What i was saying, it that it takes certain load and temperature, for an air cooler to reach peak efficiency. And it doesn't happen at 40-55°C (assuming 20-25°C ambient), which is what you get on liquid cooling. For the GPU scenario, it usually happens around 55-70°C.
I'm aware that heatpipes/vapor chambers have a tighter operating temperature range than a water loop, and are generally more efficient near the higher end of their range, but I'm doubtful this is a major factor in most GPU cooling situations. If the main limiting factor is heatsink fin area, the deltas aren't going to be much different along the practical heatpipe operating range.
On this Gigabyte 3080 with the modified stock cooler (which has about three times the fin area of the FE cooler) using new TIM and three Arctic F9s at ~1500rpm, full load (370w limit) temperature deltas are around 30C ambient to GPU edge, 42C GPU hotspot, and ~50C for the GDDR6X junction.
I'm pretty sure it's not under noise normalised conditions, cus otherwise your custom loop build is poorly configured, which is not uncommon or unheard of. It's actually quite common lately, since 2x360 or similar capacity, it's not oversized anymore for GPUs that go between 300 and 450watts and CPUs with the behaviour and thermal density of ryzens... So the faults in user configuration, and choice of case, fans and cooling parts show up quite easily.

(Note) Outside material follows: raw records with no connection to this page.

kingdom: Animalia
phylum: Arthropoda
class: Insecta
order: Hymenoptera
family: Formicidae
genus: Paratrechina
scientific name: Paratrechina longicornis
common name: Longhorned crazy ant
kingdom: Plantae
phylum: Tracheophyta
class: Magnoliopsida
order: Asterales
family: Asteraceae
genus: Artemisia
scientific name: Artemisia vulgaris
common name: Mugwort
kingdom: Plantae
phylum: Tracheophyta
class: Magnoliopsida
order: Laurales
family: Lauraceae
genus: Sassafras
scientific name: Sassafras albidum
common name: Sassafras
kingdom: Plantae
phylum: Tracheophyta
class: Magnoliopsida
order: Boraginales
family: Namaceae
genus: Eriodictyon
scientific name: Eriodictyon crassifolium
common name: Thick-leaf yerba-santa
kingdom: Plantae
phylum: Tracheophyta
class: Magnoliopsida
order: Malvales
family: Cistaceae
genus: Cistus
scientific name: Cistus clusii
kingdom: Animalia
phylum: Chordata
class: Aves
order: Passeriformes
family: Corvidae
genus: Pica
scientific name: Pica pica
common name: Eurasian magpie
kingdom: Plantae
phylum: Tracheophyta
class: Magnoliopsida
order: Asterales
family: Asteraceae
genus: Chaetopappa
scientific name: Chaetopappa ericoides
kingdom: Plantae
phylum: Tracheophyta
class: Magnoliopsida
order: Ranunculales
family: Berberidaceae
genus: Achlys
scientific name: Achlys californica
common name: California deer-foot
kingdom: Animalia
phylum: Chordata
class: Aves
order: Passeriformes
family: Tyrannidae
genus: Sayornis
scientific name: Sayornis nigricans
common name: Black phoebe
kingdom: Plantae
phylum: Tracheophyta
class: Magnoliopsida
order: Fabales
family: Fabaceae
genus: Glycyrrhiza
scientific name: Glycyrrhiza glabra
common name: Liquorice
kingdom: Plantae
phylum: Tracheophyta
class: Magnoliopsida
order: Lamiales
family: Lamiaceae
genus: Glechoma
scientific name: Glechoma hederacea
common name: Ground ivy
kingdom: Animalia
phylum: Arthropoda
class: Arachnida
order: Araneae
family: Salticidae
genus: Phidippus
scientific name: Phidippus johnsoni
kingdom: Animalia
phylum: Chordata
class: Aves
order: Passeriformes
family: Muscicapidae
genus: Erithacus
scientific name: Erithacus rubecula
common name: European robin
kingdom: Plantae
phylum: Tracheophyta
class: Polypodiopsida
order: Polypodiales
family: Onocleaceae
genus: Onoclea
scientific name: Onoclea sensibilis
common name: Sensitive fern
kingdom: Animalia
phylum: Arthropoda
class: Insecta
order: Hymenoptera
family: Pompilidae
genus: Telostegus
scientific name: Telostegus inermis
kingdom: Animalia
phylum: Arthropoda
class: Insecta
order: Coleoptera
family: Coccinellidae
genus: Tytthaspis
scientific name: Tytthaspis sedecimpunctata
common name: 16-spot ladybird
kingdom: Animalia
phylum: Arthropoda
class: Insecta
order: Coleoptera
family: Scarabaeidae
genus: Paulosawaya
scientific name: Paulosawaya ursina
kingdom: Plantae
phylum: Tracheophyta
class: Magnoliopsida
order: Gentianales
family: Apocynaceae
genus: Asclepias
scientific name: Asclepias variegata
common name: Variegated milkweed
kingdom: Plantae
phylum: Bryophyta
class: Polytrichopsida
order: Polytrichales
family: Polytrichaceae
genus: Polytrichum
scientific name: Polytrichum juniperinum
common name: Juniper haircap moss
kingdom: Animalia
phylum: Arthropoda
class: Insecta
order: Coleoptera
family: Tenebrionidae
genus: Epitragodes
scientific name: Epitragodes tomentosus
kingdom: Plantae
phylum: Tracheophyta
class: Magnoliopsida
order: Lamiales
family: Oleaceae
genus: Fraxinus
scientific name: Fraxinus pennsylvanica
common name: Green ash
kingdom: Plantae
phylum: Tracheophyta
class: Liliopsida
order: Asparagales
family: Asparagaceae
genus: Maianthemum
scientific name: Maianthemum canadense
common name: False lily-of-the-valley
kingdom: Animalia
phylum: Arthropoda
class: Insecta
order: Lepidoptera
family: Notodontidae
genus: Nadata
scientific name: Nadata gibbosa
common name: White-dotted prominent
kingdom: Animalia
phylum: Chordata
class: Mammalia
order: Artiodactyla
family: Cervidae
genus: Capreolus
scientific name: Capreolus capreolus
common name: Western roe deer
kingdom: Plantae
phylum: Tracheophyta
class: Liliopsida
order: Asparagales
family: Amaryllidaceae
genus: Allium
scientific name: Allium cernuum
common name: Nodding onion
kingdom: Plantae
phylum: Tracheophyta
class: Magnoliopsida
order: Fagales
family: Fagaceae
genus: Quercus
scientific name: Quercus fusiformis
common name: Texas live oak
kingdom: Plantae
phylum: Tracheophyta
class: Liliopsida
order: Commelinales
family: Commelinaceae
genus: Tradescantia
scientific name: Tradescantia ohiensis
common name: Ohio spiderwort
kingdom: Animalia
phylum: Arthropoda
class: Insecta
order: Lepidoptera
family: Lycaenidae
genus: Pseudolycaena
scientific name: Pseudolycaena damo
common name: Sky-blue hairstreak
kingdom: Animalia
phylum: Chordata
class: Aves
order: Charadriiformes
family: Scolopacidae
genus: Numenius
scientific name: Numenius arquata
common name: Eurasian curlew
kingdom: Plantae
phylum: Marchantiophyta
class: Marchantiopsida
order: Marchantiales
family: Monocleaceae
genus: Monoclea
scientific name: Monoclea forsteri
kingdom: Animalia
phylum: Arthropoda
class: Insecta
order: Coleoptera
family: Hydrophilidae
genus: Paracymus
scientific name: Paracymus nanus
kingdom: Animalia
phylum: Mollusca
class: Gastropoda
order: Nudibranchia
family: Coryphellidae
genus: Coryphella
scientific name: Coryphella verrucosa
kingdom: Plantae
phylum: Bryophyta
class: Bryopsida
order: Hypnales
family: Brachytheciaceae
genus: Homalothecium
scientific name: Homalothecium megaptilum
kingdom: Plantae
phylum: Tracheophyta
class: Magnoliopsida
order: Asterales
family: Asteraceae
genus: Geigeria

It's fairly well noise normalized, subjectively speaking (I didn't do any measurments, I'm just running the fans up to the level I start to be able to distinguish them from background noise). However, I am running rather light on rad area for a 3080; a single 240x30 14 FPI rad with pair of Arctic P12s (normally running at 1200-1300 rpm, mounted as a front intake, with a DDC pump at 40%/2000 rpm (which is complete overkill, but I'm planning on adding a CPU block and 280 or 360 radiator to the loop, once I get things in a more permanent configuration). There are no other components currently being cooled on this loop.
At the same load and 370w power limit, the temperature delta advantage for the loop is maybe ~3C core/hot spot and ~8C GDDR6X (which is a bigger advantage than it seems because the memory on this FE clocks higher than any other non-hardmodded 3080 I've ever seen...+1750MHz or so, stable).
Flowing water can potentially radically outperform heatpipes in heat carrying capacity and it's much easier to add radiator area to a loop than fin area to a heatpipe cooler, but if vaporchamber/heatpipe capacity isn't the limiting factor and fin/rad area (and air flow through it) are similar, then temps should be roughly similar...and in my situation, they are.
Sure, I could triple the radiator area of this loop and knock another 10C off temp deltas with dead silent fans, but there is little incentive for me to do so. The main reason this FE is even watercooled in the first place is because the stock cooler and TIM combination made the card almost unusable due to memory temps maxing out and the FE cooler is obnoxious enough to work with that I was disinclined to limit myself to a pad swap.
With the sort of power limits I'm working with, a big air cooler with real fans on it is plenty sufficient. Stock heatsinks are pretty much there on high-end GPUs, but they still have heavily integrated slim fans that tend to be loud for their air flow and a chore to replace.
What's important is that the heatsink is wide enough to support 120mm fans. I lost a few degrees rigging a12x25s on my card, so it isn't a guaranteed drop in temps.
Ducting helps a lot. I have A12-x25s on my PowerColor 6800 XT and there was a ~7C drop in temps when I rigged up a posterboard shroud to make sure all the air coming out of the fans was passing through the heatsink fins.
Of course, the stock fans on many coolers can ramp up to 3000-4000 rpm and it will be hard to beat full speed temps, but almost no stock GPU fans are going to move as much air as a pair of A12x25s at anywhere near the same noise level.